A man convicted of attempted murder who joined a white supremacist prison gang and then later took part in the Trumpian attempt to overthrow the government was allowed on Monday to plead guilty to a misdemeanor charge related to the January 6th riot in the U.S. Capitol.

Michael Curzio, 35, was sentenced to six months in jail with credit for time served on all but two days of that sentence. The Florida man was arrested after refusing Capitol Police orders to leave the building during the riot and was taken into federal custody on January 14th. He was formally charged on January 15th with four misdemeanor counts: Entering a restricted building; disorderly and disruptive conduct in a restricted building; violent entry in the Capitol Building; and parading or demonstrating in the Capitol Building. He will be released from jail on Wednesday because due to his prior criminal record, he’s remained in lockup since his initial arrest.

WASHINGTON, DC – JANUARY 06: A pro-Trump mob enter the Capitol Building after breaking into it on January 6, 2021, in Washington, DC. A pro-Trump mob stormed the Capitol, breaking windows and clashing with police officers. Trump supporters gathered in the nation’s capital today to protest the ratification of President-elect Joe Biden’s Electoral College victory over President Trump in the 2020 election. (Photo by Jon Cherry/Getty Images)

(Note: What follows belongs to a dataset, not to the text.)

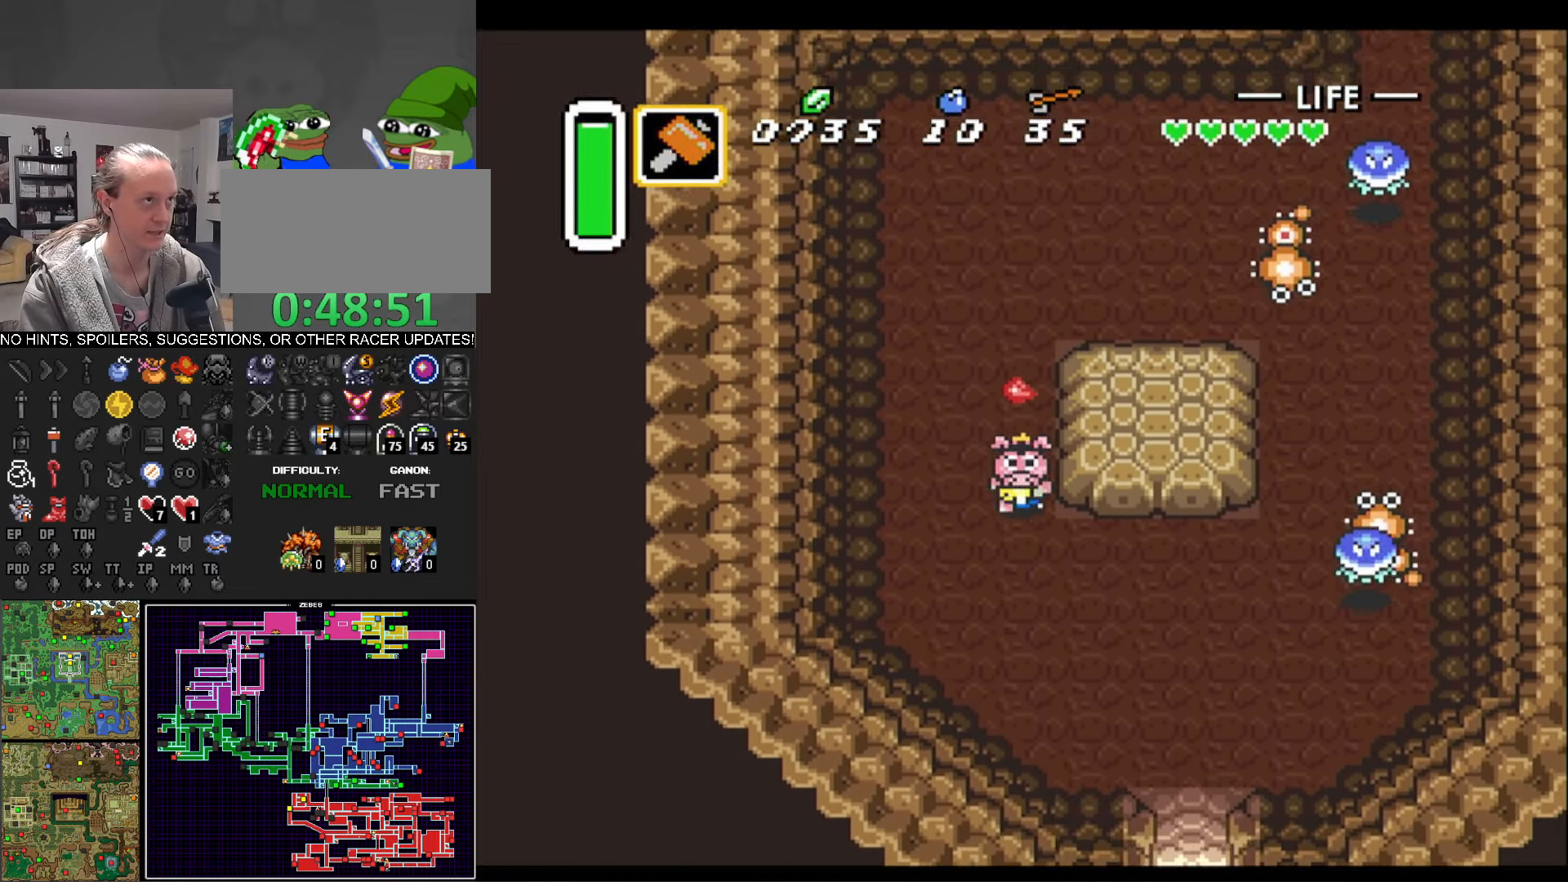
{"buttons": ["DPAD_DOWN", "DPAD_RIGHT"], "events": [[167, "DPAD_RIGHT", "up"], [334, "DPAD_RIGHT", "down"]]}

Curzio and a second defendant, Thomas Gallagher, had agreed to plead guilty to one count of parading, demonstrating, or picketing in a Capitol building. That crime carries a maximum sentence of six months in prison, and since he had already been in custody for nearly the full sentence, Judge Carl Nichols ordered for him to be released on Wednesday.



During an appearance in court on Monday, Curzio admitted to the misdemeanor. “I did parade, demonstrate, picket. You have that on video. I’m not going to deny it. I accept responsibility for my actions, and I want to thank you for being fair,” Curzio said to the judge.